Work required » Quote everything from the start of the records below down to the line containing "27: (139, 1080)", keeping every character unchanged and including that final line.

Dataset entries:
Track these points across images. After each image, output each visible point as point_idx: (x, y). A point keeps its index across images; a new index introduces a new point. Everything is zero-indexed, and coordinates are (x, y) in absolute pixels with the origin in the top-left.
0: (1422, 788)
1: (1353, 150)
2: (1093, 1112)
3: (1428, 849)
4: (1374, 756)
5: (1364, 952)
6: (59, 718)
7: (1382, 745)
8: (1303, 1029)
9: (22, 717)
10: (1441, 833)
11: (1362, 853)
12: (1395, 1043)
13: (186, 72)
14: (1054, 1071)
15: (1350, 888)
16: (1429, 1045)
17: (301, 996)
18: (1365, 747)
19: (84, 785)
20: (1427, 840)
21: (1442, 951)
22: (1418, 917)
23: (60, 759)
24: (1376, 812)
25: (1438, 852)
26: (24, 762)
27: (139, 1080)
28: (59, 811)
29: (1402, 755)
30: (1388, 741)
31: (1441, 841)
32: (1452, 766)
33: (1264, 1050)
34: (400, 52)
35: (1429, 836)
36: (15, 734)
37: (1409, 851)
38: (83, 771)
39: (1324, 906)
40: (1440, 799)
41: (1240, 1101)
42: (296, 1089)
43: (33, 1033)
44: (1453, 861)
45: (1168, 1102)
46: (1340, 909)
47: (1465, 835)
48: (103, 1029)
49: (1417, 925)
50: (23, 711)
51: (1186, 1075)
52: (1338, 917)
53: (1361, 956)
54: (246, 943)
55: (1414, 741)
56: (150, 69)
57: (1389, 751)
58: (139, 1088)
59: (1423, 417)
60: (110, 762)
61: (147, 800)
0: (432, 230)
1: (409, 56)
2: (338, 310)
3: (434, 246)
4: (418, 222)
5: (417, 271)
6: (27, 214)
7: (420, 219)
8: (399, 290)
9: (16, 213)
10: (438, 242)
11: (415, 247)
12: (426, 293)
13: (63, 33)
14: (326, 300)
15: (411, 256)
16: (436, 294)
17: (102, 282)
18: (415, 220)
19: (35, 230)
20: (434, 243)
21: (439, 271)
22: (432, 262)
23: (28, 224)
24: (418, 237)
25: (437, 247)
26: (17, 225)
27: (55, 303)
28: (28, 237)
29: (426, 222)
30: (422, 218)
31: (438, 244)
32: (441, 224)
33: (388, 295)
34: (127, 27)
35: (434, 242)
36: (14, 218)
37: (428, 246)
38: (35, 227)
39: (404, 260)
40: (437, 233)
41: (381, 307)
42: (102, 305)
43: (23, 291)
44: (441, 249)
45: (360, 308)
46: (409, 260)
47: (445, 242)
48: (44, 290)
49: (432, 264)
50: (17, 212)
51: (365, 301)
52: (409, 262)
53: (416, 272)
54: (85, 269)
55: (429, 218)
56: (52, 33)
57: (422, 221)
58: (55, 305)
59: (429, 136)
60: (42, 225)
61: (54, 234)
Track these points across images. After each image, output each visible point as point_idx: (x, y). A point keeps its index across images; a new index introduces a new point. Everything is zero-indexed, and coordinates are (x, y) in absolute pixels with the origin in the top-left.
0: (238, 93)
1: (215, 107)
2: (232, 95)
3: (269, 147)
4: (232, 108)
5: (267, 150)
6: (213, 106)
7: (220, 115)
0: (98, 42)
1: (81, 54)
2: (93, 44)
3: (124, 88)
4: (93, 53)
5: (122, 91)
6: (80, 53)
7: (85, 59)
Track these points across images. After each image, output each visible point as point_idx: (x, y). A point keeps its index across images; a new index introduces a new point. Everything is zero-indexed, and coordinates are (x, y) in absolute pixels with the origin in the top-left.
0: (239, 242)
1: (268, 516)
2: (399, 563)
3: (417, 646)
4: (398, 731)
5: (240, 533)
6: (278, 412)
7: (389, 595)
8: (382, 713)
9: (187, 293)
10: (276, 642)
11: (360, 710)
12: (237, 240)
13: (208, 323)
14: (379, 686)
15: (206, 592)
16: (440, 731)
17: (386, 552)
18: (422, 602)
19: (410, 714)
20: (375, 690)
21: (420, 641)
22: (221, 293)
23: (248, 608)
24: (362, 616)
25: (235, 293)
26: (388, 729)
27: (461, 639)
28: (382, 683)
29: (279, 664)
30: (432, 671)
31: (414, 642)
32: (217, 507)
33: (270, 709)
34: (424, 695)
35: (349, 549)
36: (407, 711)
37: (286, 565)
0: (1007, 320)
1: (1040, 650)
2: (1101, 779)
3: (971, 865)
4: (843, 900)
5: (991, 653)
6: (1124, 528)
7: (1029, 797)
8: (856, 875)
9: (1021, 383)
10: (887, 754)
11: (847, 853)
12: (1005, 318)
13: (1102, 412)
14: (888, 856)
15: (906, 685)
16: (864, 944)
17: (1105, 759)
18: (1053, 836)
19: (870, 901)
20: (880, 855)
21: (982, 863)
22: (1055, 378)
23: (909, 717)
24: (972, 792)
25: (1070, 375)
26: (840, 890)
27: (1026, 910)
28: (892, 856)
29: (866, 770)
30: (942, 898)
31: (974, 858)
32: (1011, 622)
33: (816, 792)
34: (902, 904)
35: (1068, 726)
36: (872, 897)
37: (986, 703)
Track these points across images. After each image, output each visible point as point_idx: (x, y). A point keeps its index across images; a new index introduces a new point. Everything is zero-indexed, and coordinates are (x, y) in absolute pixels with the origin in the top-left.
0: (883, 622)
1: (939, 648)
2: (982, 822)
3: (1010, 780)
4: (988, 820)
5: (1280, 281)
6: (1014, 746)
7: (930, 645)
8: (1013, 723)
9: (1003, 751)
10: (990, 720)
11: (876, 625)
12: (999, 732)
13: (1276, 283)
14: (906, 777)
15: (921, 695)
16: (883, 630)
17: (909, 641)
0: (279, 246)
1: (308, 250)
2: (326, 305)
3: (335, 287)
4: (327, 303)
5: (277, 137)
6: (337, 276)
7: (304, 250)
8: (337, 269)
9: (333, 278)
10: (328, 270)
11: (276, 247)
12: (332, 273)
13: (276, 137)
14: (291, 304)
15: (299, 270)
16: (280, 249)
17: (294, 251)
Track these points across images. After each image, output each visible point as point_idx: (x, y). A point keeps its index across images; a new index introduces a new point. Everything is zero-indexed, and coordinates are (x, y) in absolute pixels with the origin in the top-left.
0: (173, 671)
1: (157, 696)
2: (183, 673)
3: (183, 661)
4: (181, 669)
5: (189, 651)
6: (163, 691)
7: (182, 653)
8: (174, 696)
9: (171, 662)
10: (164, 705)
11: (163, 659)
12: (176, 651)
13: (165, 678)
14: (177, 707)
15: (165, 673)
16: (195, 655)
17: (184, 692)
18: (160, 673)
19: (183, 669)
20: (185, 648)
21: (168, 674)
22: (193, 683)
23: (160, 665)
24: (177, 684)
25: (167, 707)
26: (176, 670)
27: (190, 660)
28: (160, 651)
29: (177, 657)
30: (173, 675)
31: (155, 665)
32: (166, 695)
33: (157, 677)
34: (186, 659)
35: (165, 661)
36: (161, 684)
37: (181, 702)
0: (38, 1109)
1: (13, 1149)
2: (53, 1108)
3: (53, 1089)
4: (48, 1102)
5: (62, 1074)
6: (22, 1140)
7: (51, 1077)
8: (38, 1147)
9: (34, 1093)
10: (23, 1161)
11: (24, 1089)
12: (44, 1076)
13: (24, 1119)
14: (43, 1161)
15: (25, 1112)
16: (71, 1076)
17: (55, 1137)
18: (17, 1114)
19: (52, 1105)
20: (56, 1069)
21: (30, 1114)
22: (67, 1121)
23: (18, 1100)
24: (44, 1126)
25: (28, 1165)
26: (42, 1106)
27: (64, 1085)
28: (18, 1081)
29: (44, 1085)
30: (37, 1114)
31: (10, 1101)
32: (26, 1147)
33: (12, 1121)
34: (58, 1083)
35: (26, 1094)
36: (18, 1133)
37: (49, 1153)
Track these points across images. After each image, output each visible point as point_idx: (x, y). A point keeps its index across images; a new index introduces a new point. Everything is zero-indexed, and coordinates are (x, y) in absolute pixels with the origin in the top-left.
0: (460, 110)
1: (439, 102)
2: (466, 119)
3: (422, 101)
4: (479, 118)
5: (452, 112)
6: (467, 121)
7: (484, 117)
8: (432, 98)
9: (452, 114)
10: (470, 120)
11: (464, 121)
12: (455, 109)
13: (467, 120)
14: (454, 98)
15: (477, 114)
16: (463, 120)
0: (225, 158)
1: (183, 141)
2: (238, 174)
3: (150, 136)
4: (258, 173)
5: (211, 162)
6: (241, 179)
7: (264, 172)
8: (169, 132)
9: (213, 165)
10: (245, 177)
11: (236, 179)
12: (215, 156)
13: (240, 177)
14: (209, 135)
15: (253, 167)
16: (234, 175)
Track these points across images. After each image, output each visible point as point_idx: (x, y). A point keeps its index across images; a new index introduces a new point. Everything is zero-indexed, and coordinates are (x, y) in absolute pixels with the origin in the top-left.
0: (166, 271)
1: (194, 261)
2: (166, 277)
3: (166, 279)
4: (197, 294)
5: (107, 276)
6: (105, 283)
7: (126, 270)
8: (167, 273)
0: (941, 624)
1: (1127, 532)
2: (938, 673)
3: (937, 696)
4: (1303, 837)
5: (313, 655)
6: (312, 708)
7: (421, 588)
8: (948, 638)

Finished exercise »
Track these points across images. After each image, output each visible point as point_idx: (x, y). A point keeps its index across images; a new index introduces a new point. Everything is zero-indexed, and coordinates are (x, y) in absolute pixels with the origin in the top-left.
0: (1422, 788)
1: (1353, 150)
2: (1093, 1112)
3: (1428, 849)
4: (1374, 756)
5: (1364, 952)
6: (59, 718)
7: (1382, 745)
8: (1303, 1029)
9: (22, 717)
10: (1441, 833)
11: (1362, 853)
12: (1395, 1043)
13: (186, 72)
14: (1054, 1071)
15: (1350, 888)
16: (1429, 1045)
17: (301, 996)
18: (1365, 747)
19: (84, 785)
20: (1427, 840)
21: (1442, 951)
22: (1418, 917)
23: (60, 759)
24: (1376, 812)
25: (1438, 852)
26: (24, 762)
27: (139, 1080)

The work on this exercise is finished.